• [Provided text]:
_ _ _ _ _ _ _
The point of all this is that you don't have to blindly copy King, Grisham, J K Rowling, or any other popular author. (And, in fact, copies are usually less successful than the originals.) What you can do is get a sense of what these authors do, and adapt their techniques to your own work. And you can do that without having to compromise your artistic integrity. There's no point being a snob about it. If a book is successful, then the author must have done something right (and I don't believe that luck plays anything more than a trivial role, given that books are mostly sold through word of mouth).

What are you going to do otherwise? Complain about how stupid the general reading public is, while you write books so rarefied you can't place them?

wurdwise
02-04-2005, 11:28 AM
Actually, I am writing a middle reader, a coming of age story, and I think I can place it. I am more so referring here to my reading preferences, the people I choose to emulate. But I agree, popular fiction does teach formula.

My biggest mistake here was using the word snob. I am not really a literary snob. I do like many different types of books, just not chick lit. I made it sound like I was an academic, I guess, which is the farthest thing from the truth. But, I will say, I am very selective in what authors I choose to read. If I want a good psych thriller, for example, I yearn for a new book by Micheal Connelly, or Jeffrey Deaver.

But as you pointed out, the authors of popular fiction are doing something right. But what I think it is more than anything with chick lit is timing, taking advantage of a market. Good them, smart move, hot commodity. Just not my personal cup of tea, or who I would look to for answers in my research.

aka eraser
02-04-2005, 11:37 AM
Fine, thought-provoking post Zane.

anatole ghio
02-04-2005, 11:40 AM
You have pointed out some really apt distinctions on what makes commercial fiction different from literary fiction, esp. the observation that literature tends to be more concerned with moments and commercial fiction is more concerned with movement.
_ _ _ _ _ _ _
• [Extracted records]:
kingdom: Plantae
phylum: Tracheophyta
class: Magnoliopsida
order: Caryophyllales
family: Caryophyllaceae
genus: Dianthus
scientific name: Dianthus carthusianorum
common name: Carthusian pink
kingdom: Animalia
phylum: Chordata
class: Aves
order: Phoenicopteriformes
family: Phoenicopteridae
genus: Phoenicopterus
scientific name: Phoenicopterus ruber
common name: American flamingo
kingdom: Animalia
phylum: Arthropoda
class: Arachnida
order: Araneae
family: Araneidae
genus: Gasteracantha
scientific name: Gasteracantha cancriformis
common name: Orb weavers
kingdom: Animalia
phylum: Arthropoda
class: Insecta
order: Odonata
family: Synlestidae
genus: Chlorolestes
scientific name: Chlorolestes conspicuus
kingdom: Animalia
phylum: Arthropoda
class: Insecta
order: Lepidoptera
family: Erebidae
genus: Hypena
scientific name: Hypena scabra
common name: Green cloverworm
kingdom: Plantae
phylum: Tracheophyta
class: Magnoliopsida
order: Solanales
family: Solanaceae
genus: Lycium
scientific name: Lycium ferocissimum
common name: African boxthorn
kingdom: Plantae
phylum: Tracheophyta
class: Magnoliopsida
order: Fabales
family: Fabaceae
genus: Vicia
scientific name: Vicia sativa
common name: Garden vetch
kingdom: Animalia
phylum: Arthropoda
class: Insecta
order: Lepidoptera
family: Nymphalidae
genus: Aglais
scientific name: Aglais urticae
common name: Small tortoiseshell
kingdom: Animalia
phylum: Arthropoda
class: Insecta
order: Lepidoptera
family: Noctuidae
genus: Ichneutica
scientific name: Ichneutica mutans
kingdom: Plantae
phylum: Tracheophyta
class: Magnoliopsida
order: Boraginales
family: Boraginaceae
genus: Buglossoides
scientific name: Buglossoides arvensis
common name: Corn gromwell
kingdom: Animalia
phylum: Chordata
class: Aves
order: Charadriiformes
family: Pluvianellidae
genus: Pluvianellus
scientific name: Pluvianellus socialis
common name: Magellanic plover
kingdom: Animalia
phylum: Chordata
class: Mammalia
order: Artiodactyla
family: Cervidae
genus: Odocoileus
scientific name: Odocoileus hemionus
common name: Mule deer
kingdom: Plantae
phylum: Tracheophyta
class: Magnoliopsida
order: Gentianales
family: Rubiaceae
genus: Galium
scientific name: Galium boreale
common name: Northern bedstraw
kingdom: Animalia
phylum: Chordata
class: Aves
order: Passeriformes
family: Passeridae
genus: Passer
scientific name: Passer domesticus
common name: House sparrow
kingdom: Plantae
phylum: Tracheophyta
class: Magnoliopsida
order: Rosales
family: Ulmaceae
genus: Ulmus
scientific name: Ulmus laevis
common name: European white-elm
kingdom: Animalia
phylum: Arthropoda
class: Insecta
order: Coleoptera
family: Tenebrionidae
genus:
_ _ _ _ _ _ _
• [Request 1]: In the forum thread on popular fiction, which two authors does wurdwise turn to for a good psych thriller?
• [Request 2]: List the usernames that appear with a date and time above a post in the forum thread on popular fiction.
• [Request 3]: Pick up the forum thread on popular fiction after its last sentence and keep it going.

• [Task response 1]: Micheal Connelly and Jeffrey Deaver.

• [Task response 2]: wurdwise, aka eraser, anatole ghio

• [Task response 3]:
I want to point one thing out:

(4) A lot of popular fiction has what, I guess, you would call a MacGuffin -- some device or idea that carries the story along, which is distinctive enough and interesting enough to appeal to readers. In The Firm by John Grisham, it's the idea of what happens if you get what you think is your dream job, only to discover you're working for the mafia. In The Scar by China Mieville it's a floating pirate city, built on the hulls of thousands of old ships lashed together.

A MacGuffin, as first coined by Hitchcock, is simply the object that other character's have a vested interest in obtaining and because they have this interest in getting this object, their actions in getting it form the natural basis for a story arc.

Your example of The Firm is not precisely a MacGuffin: it is more the "High Concept" of the novel because it details the structure of the story without naming the concrete object being chased. I can't remember the plot of the Firm, but let's say he was looking for a legal brief and this legal brief had information that would reveal his firm to be in league with the mob. This brief would be the MacGuffin; the lawyer would try to get it and the mob would try to keep it away from him. Again, I have no idea what the MacGuffin was in the novel, I made this up to illustrate the point.

Good post.

- Anatole

maestrowork
02-04-2005, 11:41 AM
Not to sidetrack the discussion, but I don't think that's what a maguffin is. I think a maguffin is an object/plot device that makes us think what the main plot/story is, but turns out to be an irrelevant distraction. One of the best maguffins is in Psycho. We were lead to believe that the plot about Janet Leigh steeling the money and running from the cops is important, that her character is the main character (since she's the "star"), but it turns out to be a plot device (and she a "minor" character) that leads to something else, something completely unexpected. The stolen money is the maguffin. By the end of the movie, we don't even care about what happens to the money.

That said, I do think it's fair to say that popular fiction does have a strong thread of plot device (the central deception in The Firm, for example) throughout the whole story. A main theme of "what if" if you will.

wurdwise
02-04-2005, 11:49 AM
To bed! But I wanted to say, this has been a very interesting, and informative debate. I enjoyed it.:D

anatole ghio
02-04-2005, 12:26 PM
Not to sidetrack the discussion, but I don't think that's what a MacGuffin is. I think a Macguffin is an object/plot device that makes us think what the main plot/story is, but turns out to be an irrelevant distraction.

I think we are at cross purposes. In the end, the MacGuffin is simply the device to propel the story forward and as such, is irrelevant to the point of the piece.

However, whether it becomes highlighted as a sidetrack, as in the example of Psycho that you mention, or is the real propelling interest of the characters, as in the secret formula in 39 steps, makes little difference to it's function in the story.

See here: www.tdfilm.com/macguffin.html (http://www.tdfilm.com/macguffin.html)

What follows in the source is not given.